Sitios de Memoria


The Dominican Republic is a necessary reference when identifying and preserving places of memory associated with the slave trade and slavery. These lands were named the island of Santo Domingo or La Española by the conquerors, but they were originally named Haiti or Quisqueya by the aboriginal inhabitants. The Island received the first contingents of Africans enslaved in the New World (1501) the origin of African slavery in the Americas, a phenomenon whose historical consequences are still present in Latin-American and Caribbean societies.


As the final destination of slaves, Spanish Santo Domingo witnessed historical and social events that would shape the cultural diversity of Dominican and Caribbean societies. These societies preserve a historical memory of multiple contradictions that represent the essence of the cultural identity of our peoples, joining us as brothers in our history with Africa, Europe and the peoples of the Americas and the Caribbean. It is the essence of a fruitful intercultural dialogue. An important moment of that historical construction of the African presence is the first black rebellion of the New World (Nigua, 1521) carried out by members of the Wolof ethnic group originally from Senegambia.

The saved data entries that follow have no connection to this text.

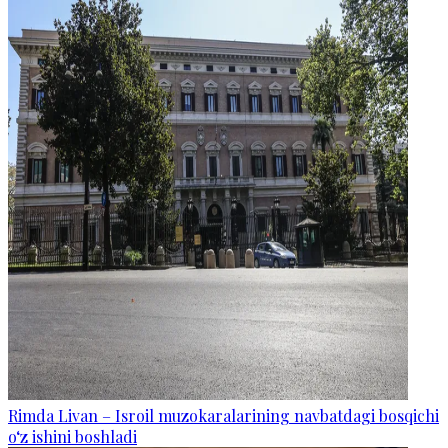
Rimda Livan – Isroil muzokaralarining navbatdagi bosqichi
o‘z ishini boshladi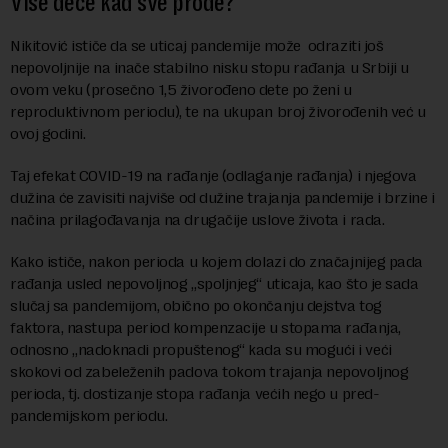
Više dece kad sve prođe?
Nikitović ističe da se uticaj pandemije može odraziti još
nepovoljnije na inače stabilno nisku stopu rađanja u Srbiji u
ovom veku (prosečno 1,5 živorođeno dete po ženi u
reproduktivnom periodu), te na ukupan broj živorođenih već u
ovoj godini.
Taj efekat COVID-19 na rađanje (odlaganje rađanja) i njegova
dužina će zavisiti najviše od dužine trajanja pandemije i brzine i
načina prilagođavanja na drugačije uslove života i rada.
Kako ističe, nakon perioda u kojem dolazi do značajnijeg pada
rađanja usled nepovoljnog „spoljnjeg“ uticaja, kao što je sada
slučaj sa pandemijom, obično po okončanju dejstva tog
faktora, nastupa period kompenzacije u stopama rađanja,
odnosno „nadoknadi propuštenog“ kada su mogući i veći
skokovi od zabeleženih padova tokom trajanja nepovoljnog
perioda, tj. dostizanje stopa rađanja većih nego u pred-
pandemijskom periodu.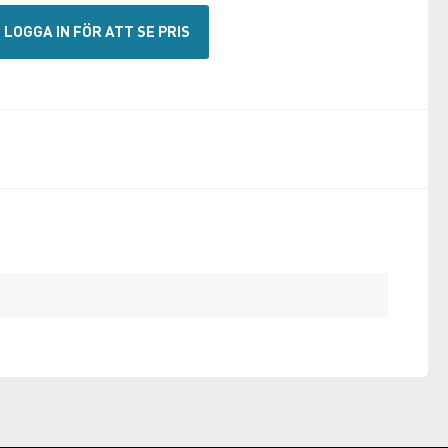
LOGGA IN FÖR ATT SE PRIS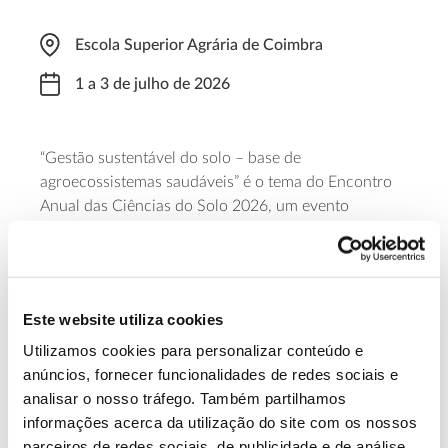
Escola Superior Agrária de Coimbra
1 a 3 de julho de 2026
“Gestão sustentável do solo – base de
agroecossistemas saudáveis” é o tema do Encontro
Anual das Ciências do Solo 2026, um evento
organizado pela Sociedade Portuguesa das Ciências
do Solo, em parceria com a Escola Superior Agrária
de Coimbra (ESAC)
, que se centra na relação entre a
saúde do solo e a sustentabilidade de diferentes
Este website utiliza cookies
modelos produtivos.
Utilizamos cookies para personalizar conteúdo e
anúncios, fornecer funcionalidades de redes sociais e
Saiba mais
analisar o nosso tráfego. Também partilhamos
informações acerca da utilização do site com os nossos
parceiros de redes sociais, de publicidade e de análise,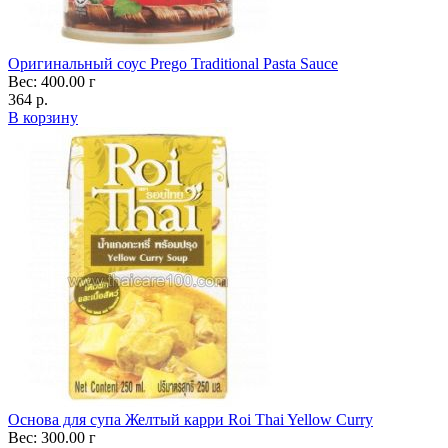
Оригинальный соус Prego Traditional Pasta Sauce
Вес: 400.00 г
364 р.
В корзину
Основа для супа Желтый карри Roi Thai Yellow Curry
Вес: 300.00 г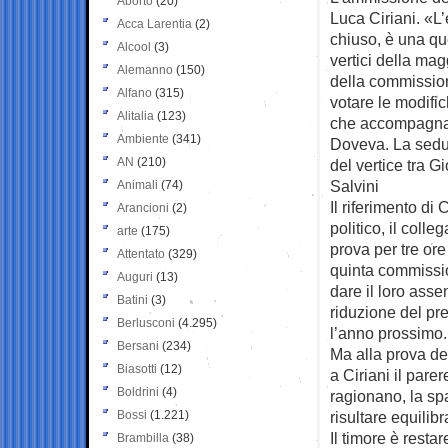
Aborto
(20)
Luca
Ciriani. «
Acca Larentia
(2)
chiuso, è una qu
Alcool
(3)
vertici della mag
Alemanno
(150)
della commissio
Alfano
(315)
votare le modific
Alitalia
(123)
che accompagna l
Ambiente
(341)
Doveva. La sedut
AN
(210)
del vertice tra G
Salvini
Animali
(74)
Il riferimento di
Arancioni
(2)
politico, il coll
arte
(175)
prova per tre ore
Attentato
(329)
quinta commissi
Auguri
(13)
dare il loro ass
Batini
(3)
riduzione del pre
Berlusconi
(4.295)
l’anno prossimo.
Bersani
(234)
Ma alla prova del
Biasotti
(12)
a Ciriani il par
Boldrini
(4)
ragionano, la sp
Bossi
(1.221)
risultare equilibr
Il timore è restar
Brambilla
(38)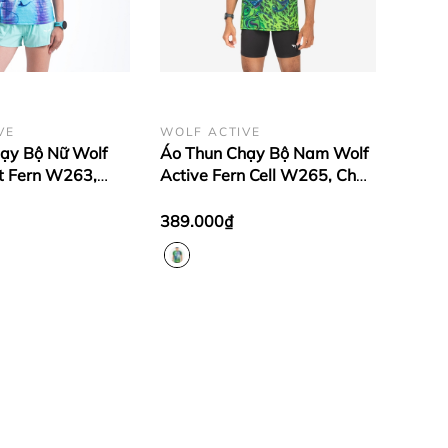
VE
WOLF ACTIVE
ạy Bộ Nữ Wolf
Áo Thun Chạy Bộ Nam Wolf
ht Fern W263,
Active Fern Cell W265, Chất
olf Active Mỏng
Vải Wolf Active Siêu Nhẹ,
áng, Mát Mẻ
Thoáng Khí, Đẹp Mắt
389.000₫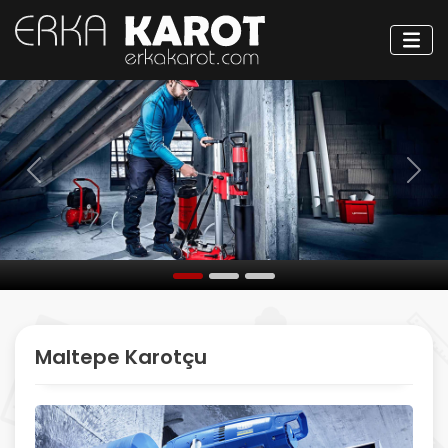
Öncesi
Sonr
Maltepe Karotçu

The properties registered here in the process of research and identity affirmation are faithful expressions of the historical legacy associated with the Slave Route. There are human settlements of African and Spanish ethos, ruins and monuments of the first sugar mills and trapiches (cane grinders). These were geographic spaces where the maroons built their manieles or palenques (dwelling sites of emancipated slaves) and today one can rediscover cultural expressions that identify these Dominican communities. We can also feel their suffering in the landing port and the black slaves market of Santa Bárbara. This memory tour takes us to San Gregorio de Nigua municipality, in San Cristóbal province, a community which shows a singular tangible and intangible culture derived from maroons and slaves. There the visitor can see the historical monumental complex we proposed: the Boca de Nigua sugar mill (18th century), the Diego Caballero sugar mill (16th century) and the San Gregorio Magno hermit (16th century). We are also submitting the facilities of the Cepi-Cepí colonial sugar mill (16th century) in Las Charcas municipality in the Azua de Compostela province, and in this same southern region we submit El Naranjo community, a city that grew on the remains of the 18th century Neiba maniel (dwelling sites of emancipated slaves), which existed in the Barahona province.

All these sites of infinite symbolism have a dialectic relationship with cultural expressions of high heritage value for the cohesion of the community: ceremonial squares, archeological sites, ecological routes representative of the cohesion of the Caribbean biological diversity and of the range of medicinal plants, vernacular architecture, sanctuaries of religious practices of African influence, music and dance traditions, popular rituals, popular feasts, myths associated to oral, curative and cooking traditions, and a population which defends its African legacy in spite of hostile social ethnic context. The Dominican Republic is potentially a privileged niche to place studies and reevaluation of the African presence in the New World in its true perspective.